----- Excerpt provided -----

From: Andrew Cooper <andrew.cooper3@citrix.com>
Subject: x86/vmx: Revert "VMX: use a single, global APIC access page"
The claim "No accesses would ever go to this page." is false. A consequence
of how Intel's APIC Acceleration works, and Xen's choice to have per-domain
P2Ms (rather than per-vCPU P2Ms) means that the APIC page is fully read-write
to any vCPU which is not in xAPIC mode.
This reverts commit 58850b9074d3e7affdf3bc94c84e417ecfa4d165.
This is XSA-412 / CVE-2022-42327.
Signed-off-by: Andrew Cooper <andrew.cooper3@citrix.com>
Reviewed-by: Jan Beulich <jbeulich@suse.com>
diff --git a/xen/arch/x86/hvm/vmx/vmx.c b/xen/arch/x86/hvm/vmx/vmx.c
index d429d76c18c9..3f4276531322 100644
--- a/xen/arch/x86/hvm/vmx/vmx.c
+++ b/xen/arch/x86/hvm/vmx/vmx.c
@@ -66,7 +66,8 @@ boolean_param("force-ept", opt_force_ept);
static void vmx_ctxt_switch_from(struct vcpu *v);
static void vmx_ctxt_switch_to(struct vcpu *v);
-static int alloc_vlapic_mapping(void);
+static int vmx_alloc_vlapic_mapping(struct domain *d);
+static void vmx_free_vlapic_mapping(struct domain *d);
static void vmx_install_vlapic_mapping(struct vcpu *v);
static void vmx_update_guest_cr(struct vcpu *v, unsigned int cr,
unsigned int flags);
@@ -77,8 +78,6 @@ static int vmx_msr_read_intercept(unsigned int msr, uint64_t *msr_content);
static int vmx_msr_write_intercept(unsigned int msr, uint64_t msr_content);
static void vmx_invlpg(struct vcpu *v, unsigned long linear);
-static mfn_t __read_mostly apic_access_mfn = INVALID_MFN_INITIALIZER;
-
/* Values for domain's ->arch.hvm_domain.pi_ops.flags. */
#define PI_CSW_FROM (1u << 0)
#define PI_CSW_TO (1u << 1)
@@ -402,6 +401,7 @@ static int vmx_domain_initialise(struct domain *d)
.to = vmx_ctxt_switch_to,
.tail = vmx_do_resume,
};
+ int rc;
d->arch.ctxt_switch = &csw;
@@ -411,15 +411,24 @@ static int vmx_domain_initialise(struct domain *d)
*/
d->arch.hvm.vmx.exec_sp = is_hardware_domain(d) || opt_ept_exec_sp;
+ if ( (rc = vmx_alloc_vlapic_mapping(d)) != 0 )
+ return rc;
+
return 0;
}
+static void vmx_domain_relinquish_resources(struct domain *d)

-----

[Work instructions]:
A - Answer these about the Xen revert patch:
(i) Which commit does it revert?
(ii) Who reviewed it?
(iii) Which advisory and CVE number does it give?
B - Carry on the Xen revert patch from its last line.

----- Dataset content -----

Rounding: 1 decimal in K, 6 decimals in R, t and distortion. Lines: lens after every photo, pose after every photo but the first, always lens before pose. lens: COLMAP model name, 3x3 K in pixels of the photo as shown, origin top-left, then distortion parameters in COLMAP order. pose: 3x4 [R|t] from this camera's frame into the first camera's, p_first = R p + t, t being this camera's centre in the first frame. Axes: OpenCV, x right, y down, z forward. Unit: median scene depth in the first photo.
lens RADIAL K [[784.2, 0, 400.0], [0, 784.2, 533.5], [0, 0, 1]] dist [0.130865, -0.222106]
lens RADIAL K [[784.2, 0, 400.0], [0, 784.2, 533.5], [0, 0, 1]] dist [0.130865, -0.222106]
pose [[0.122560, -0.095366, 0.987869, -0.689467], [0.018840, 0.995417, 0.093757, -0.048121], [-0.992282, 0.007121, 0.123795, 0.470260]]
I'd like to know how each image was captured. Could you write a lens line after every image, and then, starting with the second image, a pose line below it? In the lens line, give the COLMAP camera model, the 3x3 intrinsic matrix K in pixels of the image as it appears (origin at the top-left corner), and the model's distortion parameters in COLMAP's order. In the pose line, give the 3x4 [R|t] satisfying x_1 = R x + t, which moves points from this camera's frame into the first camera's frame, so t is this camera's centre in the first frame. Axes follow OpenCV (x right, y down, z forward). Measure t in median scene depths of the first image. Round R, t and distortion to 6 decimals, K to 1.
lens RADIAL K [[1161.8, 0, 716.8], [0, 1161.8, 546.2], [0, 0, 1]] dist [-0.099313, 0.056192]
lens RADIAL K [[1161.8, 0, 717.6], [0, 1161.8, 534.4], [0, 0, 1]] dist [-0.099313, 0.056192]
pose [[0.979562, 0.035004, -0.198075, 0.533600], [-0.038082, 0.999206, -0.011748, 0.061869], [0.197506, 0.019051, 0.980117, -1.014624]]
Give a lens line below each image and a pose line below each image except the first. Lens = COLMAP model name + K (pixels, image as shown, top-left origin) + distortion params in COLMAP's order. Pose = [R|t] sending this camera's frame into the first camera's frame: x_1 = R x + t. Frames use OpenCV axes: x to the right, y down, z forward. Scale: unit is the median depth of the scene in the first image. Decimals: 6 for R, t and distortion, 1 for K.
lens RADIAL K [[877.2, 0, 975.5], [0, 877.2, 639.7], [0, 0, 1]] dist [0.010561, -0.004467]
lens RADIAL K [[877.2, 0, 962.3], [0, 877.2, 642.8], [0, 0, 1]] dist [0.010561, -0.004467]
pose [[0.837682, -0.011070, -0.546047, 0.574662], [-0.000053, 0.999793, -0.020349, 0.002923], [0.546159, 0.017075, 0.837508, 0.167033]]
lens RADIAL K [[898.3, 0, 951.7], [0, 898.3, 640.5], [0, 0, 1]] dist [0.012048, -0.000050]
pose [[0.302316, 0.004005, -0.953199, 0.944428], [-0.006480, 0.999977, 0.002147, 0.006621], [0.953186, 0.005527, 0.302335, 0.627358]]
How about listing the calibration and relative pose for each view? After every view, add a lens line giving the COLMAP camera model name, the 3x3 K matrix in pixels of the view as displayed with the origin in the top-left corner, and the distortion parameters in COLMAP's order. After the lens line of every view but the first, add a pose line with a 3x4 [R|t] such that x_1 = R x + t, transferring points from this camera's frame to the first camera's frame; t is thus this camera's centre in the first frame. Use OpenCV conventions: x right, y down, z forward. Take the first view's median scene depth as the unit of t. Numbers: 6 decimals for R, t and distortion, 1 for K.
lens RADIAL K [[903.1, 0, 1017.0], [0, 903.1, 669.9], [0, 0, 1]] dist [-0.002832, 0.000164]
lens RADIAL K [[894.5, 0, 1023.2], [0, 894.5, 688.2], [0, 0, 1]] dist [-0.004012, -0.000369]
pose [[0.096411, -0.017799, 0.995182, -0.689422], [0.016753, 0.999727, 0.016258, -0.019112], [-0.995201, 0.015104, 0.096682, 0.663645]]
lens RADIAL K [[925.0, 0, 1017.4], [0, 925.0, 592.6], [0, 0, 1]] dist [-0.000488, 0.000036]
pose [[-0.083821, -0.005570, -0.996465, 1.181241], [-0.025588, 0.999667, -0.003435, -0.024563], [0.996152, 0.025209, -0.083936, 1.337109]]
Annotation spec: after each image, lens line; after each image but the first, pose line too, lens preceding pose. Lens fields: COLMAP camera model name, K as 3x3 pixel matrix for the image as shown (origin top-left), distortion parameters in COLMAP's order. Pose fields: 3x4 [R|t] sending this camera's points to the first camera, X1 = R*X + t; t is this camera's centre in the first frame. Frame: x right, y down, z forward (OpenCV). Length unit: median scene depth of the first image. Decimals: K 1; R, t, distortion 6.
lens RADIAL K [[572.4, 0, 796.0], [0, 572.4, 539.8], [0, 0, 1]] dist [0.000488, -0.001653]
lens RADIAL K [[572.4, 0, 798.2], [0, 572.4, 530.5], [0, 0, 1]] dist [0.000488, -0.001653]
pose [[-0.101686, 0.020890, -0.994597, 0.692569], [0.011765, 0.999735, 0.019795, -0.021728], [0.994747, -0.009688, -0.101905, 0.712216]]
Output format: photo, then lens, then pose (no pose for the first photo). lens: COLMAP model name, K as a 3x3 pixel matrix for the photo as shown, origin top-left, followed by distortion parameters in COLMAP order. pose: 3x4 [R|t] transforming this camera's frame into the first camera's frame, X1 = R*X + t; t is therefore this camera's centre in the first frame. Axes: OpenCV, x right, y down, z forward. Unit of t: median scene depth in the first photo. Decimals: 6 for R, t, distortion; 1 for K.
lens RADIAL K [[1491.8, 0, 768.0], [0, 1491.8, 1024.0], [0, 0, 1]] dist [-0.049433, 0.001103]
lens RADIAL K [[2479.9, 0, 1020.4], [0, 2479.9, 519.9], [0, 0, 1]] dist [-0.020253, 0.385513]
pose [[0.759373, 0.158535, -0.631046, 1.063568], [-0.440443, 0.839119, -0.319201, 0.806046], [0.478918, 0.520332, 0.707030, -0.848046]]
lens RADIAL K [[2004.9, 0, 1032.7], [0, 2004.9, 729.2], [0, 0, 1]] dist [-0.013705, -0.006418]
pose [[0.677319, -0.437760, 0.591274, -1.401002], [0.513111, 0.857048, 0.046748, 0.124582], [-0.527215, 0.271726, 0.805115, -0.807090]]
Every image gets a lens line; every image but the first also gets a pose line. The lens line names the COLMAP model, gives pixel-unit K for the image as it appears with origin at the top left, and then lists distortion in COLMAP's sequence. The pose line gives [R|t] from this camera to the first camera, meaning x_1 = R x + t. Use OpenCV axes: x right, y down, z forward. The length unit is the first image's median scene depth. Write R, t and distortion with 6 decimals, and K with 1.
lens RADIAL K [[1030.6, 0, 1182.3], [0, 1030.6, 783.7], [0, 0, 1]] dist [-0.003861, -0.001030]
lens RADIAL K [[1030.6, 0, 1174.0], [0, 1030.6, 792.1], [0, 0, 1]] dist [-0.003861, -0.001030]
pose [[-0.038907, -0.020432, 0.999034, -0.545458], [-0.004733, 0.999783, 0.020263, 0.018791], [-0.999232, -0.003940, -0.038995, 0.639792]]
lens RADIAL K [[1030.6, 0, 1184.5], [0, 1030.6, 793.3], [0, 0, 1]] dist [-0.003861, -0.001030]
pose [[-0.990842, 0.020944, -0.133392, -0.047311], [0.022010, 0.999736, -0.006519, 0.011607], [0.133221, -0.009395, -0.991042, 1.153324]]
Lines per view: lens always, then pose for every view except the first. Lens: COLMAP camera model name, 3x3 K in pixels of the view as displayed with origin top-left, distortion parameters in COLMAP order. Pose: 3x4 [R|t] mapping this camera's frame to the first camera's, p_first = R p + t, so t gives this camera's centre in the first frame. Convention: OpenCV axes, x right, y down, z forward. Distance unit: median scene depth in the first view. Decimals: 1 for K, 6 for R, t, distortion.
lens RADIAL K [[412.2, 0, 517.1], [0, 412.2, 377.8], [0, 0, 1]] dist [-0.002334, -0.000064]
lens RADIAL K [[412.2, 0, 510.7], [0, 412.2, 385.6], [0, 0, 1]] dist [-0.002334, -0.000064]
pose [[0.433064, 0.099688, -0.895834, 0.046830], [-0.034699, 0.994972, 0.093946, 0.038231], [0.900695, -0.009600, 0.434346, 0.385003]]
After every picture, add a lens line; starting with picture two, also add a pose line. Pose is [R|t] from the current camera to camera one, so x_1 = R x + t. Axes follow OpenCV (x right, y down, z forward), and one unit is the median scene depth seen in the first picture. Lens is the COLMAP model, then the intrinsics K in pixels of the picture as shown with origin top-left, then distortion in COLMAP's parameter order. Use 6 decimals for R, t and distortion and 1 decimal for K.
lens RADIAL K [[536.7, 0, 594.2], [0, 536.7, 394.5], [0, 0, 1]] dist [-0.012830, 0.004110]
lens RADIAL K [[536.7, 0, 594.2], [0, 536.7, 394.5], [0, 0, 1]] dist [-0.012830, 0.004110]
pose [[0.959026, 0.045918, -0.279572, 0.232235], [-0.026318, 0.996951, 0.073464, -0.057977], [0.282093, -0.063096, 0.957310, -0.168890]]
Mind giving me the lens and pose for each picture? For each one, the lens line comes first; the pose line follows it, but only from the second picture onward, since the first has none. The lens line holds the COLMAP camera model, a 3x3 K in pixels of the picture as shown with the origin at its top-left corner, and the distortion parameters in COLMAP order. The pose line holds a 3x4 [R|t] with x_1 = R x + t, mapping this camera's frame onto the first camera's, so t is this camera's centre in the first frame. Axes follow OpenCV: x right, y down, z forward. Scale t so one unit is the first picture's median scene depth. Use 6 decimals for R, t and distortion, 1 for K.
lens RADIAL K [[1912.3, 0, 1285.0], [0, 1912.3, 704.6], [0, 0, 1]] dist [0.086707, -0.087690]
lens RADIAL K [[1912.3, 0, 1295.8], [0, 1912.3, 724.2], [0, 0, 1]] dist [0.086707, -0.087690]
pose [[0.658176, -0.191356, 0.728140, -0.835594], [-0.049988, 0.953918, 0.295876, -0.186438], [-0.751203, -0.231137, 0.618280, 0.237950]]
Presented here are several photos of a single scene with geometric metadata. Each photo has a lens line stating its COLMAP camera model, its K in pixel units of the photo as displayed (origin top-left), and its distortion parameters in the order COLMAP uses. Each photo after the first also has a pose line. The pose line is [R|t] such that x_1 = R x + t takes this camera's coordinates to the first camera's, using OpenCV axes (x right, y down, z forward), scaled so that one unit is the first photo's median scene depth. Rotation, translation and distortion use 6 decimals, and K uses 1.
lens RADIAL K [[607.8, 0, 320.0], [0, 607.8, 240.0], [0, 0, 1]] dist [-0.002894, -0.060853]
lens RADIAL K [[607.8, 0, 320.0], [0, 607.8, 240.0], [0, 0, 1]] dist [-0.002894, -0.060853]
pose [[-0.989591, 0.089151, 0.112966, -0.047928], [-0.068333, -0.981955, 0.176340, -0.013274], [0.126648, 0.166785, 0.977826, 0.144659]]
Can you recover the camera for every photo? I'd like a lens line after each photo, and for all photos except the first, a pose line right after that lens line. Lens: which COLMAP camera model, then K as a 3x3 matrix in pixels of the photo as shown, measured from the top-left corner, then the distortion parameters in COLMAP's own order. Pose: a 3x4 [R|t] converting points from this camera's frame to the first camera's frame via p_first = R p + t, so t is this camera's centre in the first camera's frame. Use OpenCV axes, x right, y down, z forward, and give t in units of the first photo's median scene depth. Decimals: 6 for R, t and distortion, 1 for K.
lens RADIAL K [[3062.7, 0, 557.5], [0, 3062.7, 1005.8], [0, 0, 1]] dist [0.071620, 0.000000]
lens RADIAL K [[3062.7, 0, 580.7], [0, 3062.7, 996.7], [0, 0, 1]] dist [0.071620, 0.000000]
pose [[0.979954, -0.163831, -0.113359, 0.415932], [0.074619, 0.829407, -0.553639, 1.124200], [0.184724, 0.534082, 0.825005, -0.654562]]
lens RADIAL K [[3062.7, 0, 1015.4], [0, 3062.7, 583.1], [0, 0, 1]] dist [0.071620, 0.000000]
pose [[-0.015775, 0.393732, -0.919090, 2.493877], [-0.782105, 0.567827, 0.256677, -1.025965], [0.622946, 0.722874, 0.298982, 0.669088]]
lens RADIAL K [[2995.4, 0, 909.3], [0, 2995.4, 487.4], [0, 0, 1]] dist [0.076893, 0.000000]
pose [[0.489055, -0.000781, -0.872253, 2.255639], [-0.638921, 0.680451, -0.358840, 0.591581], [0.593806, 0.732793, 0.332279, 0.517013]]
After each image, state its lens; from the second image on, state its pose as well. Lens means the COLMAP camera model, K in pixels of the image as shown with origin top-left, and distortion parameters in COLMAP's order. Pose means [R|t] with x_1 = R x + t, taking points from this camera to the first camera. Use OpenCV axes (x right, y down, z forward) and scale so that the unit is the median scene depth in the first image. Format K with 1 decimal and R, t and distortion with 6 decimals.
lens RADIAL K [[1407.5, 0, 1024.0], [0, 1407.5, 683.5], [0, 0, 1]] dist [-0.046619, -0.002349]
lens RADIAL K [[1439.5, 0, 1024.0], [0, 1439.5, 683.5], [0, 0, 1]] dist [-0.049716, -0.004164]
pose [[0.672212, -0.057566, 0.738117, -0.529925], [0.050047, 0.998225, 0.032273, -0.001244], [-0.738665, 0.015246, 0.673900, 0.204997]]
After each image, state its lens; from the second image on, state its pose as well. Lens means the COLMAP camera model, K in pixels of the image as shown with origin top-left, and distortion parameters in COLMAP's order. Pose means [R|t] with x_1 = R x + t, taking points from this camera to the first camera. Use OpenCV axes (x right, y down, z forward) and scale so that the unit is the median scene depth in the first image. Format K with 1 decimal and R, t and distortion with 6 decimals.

-----

[Numbered responses]:
A -
(i) 58850b9074d3e7affdf3bc94c84e417ecfa4d165
(ii) Jan Beulich <jbeulich@suse.com>
(iii) XSA-412 / CVE-2022-42327

B -
+{
+ vmx_free_vlapic_mapping(d);
+}
+
static void domain_creation_finished(struct domain *d)
{
gfn_t gfn = gaddr_to_gfn(APIC_DEFAULT_PHYS_BASE);
+ mfn_t apic_access_mfn = d->arch.hvm.vmx.apic_access_mfn;
bool ipat;
- if ( !has_vlapic(d) || mfn_eq(apic_access_mfn, INVALID_MFN) )
+ if ( mfn_eq(apic_access_mfn, _mfn(0)) )
return;
ASSERT(epte_get_entry_emt(d, gfn, apic_access_mfn, 0, &ipat,
@@ -2481,6 +2490,7 @@ static struct hvm_function_table __initdata vmx_function_table = {
.cpu_up_prepare = vmx_cpu_up_prepare,
.cpu_dead = vmx_cpu_dead,
.domain_initialise = vmx_domain_initialise,
+ .domain_relinquish_resources = vmx_domain_relinquish_resources,
.domain_creation_finished = domain_creation_finished,
.vcpu_initialise = vmx_vcpu_initialise,
.vcpu_destroy = vmx_vcpu_destroy,
@@ -2731,7 +2741,7 @@ const struct hvm_function_table * __init start_vmx(void)
{
set_in_cr4(X86_CR4_VMXE);
- if ( vmx_vmcs_init() || alloc_vlapic_mapping() )
+ if ( vmx_vmcs_init() )
{
printk("VMX: failed to initialise.\n");
return NULL;
@@ -3305,36 +3315,55 @@ static int vmx_msr_read_intercept(unsigned int msr, uint64_t *msr_content)
return X86EMUL_EXCEPTION;
}
-static int __init alloc_vlapic_mapping(void)
+static int vmx_alloc_vlapic_mapping(struct domain *d)
{
struct page_info *pg;
mfn_t mfn;
- if ( !cpu_has_vmx_virtualize_apic_accesses )
+ if ( !has_vlapic(d) || !cpu_has_vmx_virtualize_apic_accesses )
return 0;
- pg = alloc_domheap_page(NULL, 0);
+ pg = alloc_domheap_page(d, MEMF_no_refcount);
if ( !pg )
return -ENOMEM;
- /*
- * Signal to shadow code that this page cannot be refcounted. This also
- * makes epte_get_entry_emt() recognize this page as "special".
- */
- page_suppress_refcounting(pg);
+ if ( !get_page_and_type(pg, d, PGT_writable_page) )
+ {
+ /*
+ * The domain can't possibly know about this page yet, so failure
+ * here is a clear indication of something fishy going on.
+ */
+ domain_crash(d);
+ return -ENODATA;
+ }
mfn = page_to_mfn(pg);
clear_domain_page(mfn);
- apic_access_mfn = mfn;
+ d->arch.hvm.vmx.apic_access_mfn = mfn;
return 0;
}
+static void vmx_free_vlapic_mapping(struct domain *d)
+{
+ mfn_t mfn = d->arch.hvm.vmx.apic_access_mfn;
+
+ d->arch.hvm.vmx.apic_access_mfn = _mfn(0);
+ if ( !mfn_eq(mfn, _mfn(0)) )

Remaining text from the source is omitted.